**About this task:** According to the commentary on the Liberal Party, what motivates the writer's vote for the Liberals on Saturday?

**Quoted passage:**
As Allan often says, It’s no wonder many in the Liberal base are disaffected.

On Saturday, I’ll be voting Liberal, but out of loyalty rather than conviction. The party is no longer that of Menzies, Howard, or Abbott, and instead is riven with power-hungry egos and factional warlords.


The Liberal Party needs reform. It needs to rediscover its roots. It needs to be a party of the mainstream centre-right and to stop being so desperate in trying to appease affluent progressives on issues like ‘climate action’ and public health, even while knowing they’ll never vote for it.

Where I differ from Jim Allan is this. He wants the Liberals to have a spell in the paddock to regroup and reform, presumably thinking the wilderness of opposition will be a short, sharp shock, and then the rejuvenated Libs will be back in power in no time.

On the contrary, I believe the only way necessary change will happen is from the heights of federal government, because the country can’t afford the Left-Labor alternative. Incumbency brings purpose and demands at least nominal discipline. Opposition would bring nothing but an open invitation for Liberals to eat each other alive, unleash ferocious factional wars, and set federal and state organisations against each other.

**Information:**
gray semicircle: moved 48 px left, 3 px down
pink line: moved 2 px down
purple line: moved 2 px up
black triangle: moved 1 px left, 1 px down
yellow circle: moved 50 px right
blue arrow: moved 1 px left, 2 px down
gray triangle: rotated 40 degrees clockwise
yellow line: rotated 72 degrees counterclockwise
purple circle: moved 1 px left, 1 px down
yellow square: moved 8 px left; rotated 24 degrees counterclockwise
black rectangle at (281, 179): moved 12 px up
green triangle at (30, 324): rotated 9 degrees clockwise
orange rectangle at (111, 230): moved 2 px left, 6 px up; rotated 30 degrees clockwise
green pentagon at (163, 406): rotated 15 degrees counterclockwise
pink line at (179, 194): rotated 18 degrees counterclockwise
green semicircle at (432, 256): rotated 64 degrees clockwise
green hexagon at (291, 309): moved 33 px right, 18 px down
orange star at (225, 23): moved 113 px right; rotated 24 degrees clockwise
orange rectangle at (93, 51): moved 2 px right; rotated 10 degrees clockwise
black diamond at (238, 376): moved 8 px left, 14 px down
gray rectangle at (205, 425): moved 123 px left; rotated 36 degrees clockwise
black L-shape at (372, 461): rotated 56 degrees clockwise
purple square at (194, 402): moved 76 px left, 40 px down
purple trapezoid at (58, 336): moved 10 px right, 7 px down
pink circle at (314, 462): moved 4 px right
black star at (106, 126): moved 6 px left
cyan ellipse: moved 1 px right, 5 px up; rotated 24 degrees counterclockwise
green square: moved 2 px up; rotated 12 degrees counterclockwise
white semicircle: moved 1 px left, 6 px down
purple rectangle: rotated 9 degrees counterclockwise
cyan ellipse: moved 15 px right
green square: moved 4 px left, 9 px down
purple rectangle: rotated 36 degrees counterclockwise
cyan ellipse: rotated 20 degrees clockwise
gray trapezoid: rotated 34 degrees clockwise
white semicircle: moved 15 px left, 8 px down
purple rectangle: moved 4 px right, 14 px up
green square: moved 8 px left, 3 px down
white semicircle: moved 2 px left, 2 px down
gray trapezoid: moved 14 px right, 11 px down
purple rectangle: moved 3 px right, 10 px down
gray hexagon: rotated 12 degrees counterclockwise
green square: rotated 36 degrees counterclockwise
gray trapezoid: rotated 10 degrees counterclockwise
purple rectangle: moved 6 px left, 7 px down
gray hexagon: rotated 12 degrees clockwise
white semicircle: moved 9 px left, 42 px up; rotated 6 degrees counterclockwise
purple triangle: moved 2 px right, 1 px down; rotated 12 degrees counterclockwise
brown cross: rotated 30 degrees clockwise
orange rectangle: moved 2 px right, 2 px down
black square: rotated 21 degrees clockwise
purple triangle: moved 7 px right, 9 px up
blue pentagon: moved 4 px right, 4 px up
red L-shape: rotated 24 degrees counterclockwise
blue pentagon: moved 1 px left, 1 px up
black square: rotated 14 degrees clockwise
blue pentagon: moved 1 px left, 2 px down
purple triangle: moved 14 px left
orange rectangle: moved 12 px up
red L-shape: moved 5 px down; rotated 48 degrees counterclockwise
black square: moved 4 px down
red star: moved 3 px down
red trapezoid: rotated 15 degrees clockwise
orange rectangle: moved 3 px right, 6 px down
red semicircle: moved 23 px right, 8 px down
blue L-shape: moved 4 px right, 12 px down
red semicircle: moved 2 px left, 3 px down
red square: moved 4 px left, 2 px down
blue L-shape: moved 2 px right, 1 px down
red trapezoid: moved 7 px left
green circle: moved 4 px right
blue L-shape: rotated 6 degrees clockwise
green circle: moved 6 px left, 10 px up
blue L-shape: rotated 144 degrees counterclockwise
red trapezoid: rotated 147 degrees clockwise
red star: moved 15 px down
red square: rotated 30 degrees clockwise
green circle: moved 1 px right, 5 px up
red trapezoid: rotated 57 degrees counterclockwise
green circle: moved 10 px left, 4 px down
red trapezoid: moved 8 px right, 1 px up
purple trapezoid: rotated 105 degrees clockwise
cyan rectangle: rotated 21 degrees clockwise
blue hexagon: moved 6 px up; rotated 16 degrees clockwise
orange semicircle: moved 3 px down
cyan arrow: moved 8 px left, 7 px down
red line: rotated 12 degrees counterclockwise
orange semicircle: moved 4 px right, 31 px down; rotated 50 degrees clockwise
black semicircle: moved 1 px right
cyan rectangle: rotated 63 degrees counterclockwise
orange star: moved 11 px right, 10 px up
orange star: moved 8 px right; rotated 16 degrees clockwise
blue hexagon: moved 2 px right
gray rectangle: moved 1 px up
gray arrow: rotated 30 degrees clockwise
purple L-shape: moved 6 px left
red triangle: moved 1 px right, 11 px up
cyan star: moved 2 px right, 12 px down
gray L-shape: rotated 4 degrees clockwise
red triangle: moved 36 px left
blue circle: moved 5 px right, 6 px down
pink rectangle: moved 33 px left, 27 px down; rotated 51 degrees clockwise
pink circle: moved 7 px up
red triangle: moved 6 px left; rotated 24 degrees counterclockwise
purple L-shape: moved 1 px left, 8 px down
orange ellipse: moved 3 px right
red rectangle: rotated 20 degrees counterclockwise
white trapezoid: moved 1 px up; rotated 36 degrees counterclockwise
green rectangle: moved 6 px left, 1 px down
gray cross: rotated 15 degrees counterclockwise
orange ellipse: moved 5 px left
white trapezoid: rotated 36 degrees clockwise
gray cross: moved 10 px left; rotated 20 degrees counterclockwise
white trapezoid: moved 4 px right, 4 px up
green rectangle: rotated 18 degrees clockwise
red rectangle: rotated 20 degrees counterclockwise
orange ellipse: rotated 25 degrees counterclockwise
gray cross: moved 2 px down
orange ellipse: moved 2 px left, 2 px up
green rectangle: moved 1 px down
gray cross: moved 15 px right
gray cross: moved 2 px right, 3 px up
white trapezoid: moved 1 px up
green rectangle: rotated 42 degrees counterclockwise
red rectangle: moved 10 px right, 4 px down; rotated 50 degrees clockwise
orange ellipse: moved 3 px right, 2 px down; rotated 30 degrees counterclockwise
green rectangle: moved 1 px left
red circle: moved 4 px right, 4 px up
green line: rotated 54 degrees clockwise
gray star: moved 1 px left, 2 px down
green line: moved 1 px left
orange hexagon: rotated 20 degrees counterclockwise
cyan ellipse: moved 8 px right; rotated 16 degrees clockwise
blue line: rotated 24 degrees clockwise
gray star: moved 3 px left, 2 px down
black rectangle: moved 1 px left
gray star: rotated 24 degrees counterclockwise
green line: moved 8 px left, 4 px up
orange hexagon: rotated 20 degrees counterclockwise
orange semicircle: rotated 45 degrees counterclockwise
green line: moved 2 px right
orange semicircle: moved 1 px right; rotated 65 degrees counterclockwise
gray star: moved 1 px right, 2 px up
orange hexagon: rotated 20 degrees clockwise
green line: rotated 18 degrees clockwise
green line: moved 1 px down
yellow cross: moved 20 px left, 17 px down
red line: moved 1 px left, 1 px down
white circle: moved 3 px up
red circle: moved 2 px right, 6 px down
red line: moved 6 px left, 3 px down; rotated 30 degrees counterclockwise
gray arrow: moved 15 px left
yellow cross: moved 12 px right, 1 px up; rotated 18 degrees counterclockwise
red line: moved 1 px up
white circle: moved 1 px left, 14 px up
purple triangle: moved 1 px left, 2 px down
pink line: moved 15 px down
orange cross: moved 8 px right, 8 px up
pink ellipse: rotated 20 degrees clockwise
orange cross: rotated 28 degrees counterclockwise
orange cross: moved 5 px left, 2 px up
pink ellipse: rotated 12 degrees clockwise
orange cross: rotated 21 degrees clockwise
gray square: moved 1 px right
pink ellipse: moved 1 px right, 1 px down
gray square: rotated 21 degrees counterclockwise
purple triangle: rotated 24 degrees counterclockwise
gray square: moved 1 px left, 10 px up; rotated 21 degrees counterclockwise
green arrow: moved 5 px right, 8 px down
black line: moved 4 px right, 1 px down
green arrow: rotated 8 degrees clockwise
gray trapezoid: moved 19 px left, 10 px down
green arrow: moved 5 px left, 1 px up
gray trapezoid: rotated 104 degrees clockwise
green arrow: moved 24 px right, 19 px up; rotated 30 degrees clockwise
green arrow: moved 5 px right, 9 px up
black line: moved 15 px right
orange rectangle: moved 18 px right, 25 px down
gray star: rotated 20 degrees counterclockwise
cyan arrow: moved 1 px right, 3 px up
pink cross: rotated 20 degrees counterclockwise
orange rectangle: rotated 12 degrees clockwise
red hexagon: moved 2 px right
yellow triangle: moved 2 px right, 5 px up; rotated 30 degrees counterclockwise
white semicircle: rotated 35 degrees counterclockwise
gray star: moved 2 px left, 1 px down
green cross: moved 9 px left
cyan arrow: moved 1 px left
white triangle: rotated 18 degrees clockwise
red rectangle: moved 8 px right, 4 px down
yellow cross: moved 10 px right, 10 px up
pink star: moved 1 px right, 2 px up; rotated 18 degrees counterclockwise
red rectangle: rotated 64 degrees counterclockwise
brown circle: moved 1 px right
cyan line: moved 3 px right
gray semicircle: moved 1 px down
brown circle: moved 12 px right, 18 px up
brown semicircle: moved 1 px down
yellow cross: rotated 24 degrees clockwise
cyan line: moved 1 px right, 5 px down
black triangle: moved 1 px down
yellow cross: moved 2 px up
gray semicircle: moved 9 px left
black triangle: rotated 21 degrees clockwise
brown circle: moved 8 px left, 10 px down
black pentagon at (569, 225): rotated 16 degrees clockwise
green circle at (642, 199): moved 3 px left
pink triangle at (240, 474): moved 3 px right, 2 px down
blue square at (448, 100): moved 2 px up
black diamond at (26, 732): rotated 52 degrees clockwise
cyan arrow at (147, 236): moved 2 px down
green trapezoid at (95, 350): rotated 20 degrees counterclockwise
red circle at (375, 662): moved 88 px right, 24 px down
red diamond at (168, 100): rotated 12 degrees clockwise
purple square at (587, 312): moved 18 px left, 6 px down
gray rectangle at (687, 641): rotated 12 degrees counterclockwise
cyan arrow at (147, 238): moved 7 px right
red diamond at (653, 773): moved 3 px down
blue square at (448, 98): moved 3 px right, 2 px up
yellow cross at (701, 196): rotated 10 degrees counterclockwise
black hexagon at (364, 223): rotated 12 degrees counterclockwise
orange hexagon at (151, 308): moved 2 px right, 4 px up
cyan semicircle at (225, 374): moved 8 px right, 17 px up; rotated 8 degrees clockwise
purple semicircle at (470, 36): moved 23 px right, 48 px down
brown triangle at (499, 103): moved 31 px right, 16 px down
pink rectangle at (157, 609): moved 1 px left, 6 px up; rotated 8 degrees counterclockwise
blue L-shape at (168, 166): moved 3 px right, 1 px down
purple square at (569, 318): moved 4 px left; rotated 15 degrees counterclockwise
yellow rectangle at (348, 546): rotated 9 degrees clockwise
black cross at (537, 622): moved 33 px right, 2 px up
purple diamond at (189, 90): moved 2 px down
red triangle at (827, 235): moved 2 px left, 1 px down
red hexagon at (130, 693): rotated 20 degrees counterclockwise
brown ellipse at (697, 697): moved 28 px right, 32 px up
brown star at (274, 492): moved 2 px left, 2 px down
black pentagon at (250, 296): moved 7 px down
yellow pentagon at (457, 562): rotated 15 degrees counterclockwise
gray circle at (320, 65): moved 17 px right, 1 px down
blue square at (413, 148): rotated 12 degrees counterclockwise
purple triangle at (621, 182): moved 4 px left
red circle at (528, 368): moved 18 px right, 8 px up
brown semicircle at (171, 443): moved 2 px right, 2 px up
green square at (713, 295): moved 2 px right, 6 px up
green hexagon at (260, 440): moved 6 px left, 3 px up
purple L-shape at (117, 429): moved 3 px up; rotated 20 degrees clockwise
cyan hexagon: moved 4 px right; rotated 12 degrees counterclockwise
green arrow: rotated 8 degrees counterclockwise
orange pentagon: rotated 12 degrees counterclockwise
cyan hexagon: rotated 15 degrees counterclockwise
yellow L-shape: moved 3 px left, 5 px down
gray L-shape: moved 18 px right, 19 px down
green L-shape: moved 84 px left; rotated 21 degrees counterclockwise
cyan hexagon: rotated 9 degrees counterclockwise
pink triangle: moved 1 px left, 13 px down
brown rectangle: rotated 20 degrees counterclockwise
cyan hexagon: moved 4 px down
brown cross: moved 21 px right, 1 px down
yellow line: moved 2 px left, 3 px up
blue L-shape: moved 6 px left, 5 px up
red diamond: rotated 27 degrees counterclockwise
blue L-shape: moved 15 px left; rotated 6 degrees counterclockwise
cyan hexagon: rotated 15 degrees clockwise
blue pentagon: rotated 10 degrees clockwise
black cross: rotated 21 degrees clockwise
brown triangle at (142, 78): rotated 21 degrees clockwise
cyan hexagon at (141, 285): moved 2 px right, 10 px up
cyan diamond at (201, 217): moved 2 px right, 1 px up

**Answer to this task:** Loyalty rather than conviction.